学問的に野口の発見が黄熱病の病原体ではなく、ワイル病であったとしても、彼が危険を冒して現地に乗り込み、その地の多くの人々を救い、またそこで後の医学界のリーダーを育てたという功績に対する人々の感謝は変わらない。
グアヤキルの2枚のプレートは、同地の人々の自然な気持ちだろう。

野口を首都キトで迎えた厚生大臣イシドロ・アヨラは後に大統領となってから、キトの北東にある野口が立ち寄った小学校を『エスクエラ・フィスカル・ヒデヨ・ノグチ(野口英世小学校)』と命名した。

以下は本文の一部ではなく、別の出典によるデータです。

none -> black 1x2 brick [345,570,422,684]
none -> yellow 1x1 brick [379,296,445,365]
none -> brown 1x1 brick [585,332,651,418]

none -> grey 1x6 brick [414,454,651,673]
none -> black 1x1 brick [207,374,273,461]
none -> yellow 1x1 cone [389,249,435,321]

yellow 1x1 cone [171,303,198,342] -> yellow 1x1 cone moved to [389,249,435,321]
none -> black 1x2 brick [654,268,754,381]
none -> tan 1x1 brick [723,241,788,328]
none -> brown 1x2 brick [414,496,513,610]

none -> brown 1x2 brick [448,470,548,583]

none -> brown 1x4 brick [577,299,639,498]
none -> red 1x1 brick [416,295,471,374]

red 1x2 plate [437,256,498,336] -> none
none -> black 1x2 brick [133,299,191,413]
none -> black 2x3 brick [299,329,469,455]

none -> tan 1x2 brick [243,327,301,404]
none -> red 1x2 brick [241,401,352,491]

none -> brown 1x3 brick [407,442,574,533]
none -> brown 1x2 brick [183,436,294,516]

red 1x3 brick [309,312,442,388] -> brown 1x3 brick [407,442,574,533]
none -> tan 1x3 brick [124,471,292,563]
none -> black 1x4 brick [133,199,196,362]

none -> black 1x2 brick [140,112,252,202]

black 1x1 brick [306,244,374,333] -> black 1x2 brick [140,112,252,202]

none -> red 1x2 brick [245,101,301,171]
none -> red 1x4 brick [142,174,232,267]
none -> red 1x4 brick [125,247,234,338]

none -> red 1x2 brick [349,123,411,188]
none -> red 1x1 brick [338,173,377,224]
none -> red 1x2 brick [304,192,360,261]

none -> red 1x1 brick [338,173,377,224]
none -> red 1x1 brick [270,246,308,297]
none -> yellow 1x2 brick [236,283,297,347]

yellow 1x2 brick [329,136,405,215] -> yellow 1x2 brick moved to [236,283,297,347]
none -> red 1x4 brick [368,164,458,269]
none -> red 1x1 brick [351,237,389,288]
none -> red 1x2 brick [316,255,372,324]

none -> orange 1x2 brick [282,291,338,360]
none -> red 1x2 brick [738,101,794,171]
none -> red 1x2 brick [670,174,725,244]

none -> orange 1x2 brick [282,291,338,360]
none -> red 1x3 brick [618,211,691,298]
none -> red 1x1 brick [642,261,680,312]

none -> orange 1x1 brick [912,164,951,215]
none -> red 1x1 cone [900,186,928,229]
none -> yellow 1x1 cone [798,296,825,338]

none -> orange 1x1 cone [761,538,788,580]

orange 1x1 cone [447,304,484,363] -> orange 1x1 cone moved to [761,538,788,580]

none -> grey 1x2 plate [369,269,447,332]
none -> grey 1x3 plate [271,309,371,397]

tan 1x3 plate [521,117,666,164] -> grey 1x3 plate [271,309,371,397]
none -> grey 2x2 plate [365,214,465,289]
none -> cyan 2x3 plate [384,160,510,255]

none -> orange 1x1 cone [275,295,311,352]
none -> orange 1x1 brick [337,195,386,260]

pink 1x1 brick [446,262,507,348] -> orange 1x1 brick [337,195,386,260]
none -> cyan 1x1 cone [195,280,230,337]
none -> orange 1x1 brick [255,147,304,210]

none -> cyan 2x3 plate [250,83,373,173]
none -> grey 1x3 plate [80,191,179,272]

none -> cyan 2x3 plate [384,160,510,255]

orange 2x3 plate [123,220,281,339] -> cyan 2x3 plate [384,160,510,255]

あちこちに野口の写真が飾られ、学校行事のある時にはエクアドル国旗、キト市の旗と共に日章旗が飾られる。

野口はエクアドルの後も、黄熱病の研究でメキシコ、ペルー、ブラジルと10年間、中南米を回って、各地で後継者を育成し、同様に胸像、レリーフ、あるいは『ノグチ通り』という名称で顕彰された。

そして最後は、1928(昭和3)年5月21日、アフリカ・ガーナのアクラで、自ら黄熱病に罹って亡くなった。

最後まで危険をものともせず、医学で人々を救おうという志は変わらなかった…。


改めて千円札を見て頂きたいのですが、そこに使われている野口英世の肖像は、エクアドルに出かけた時のものだといいます。

気負いもてらいもなく、穏やかに真っ直ぐに見つめる眼差しは、ただ人々に対する慈愛が籠もっているように感じられます。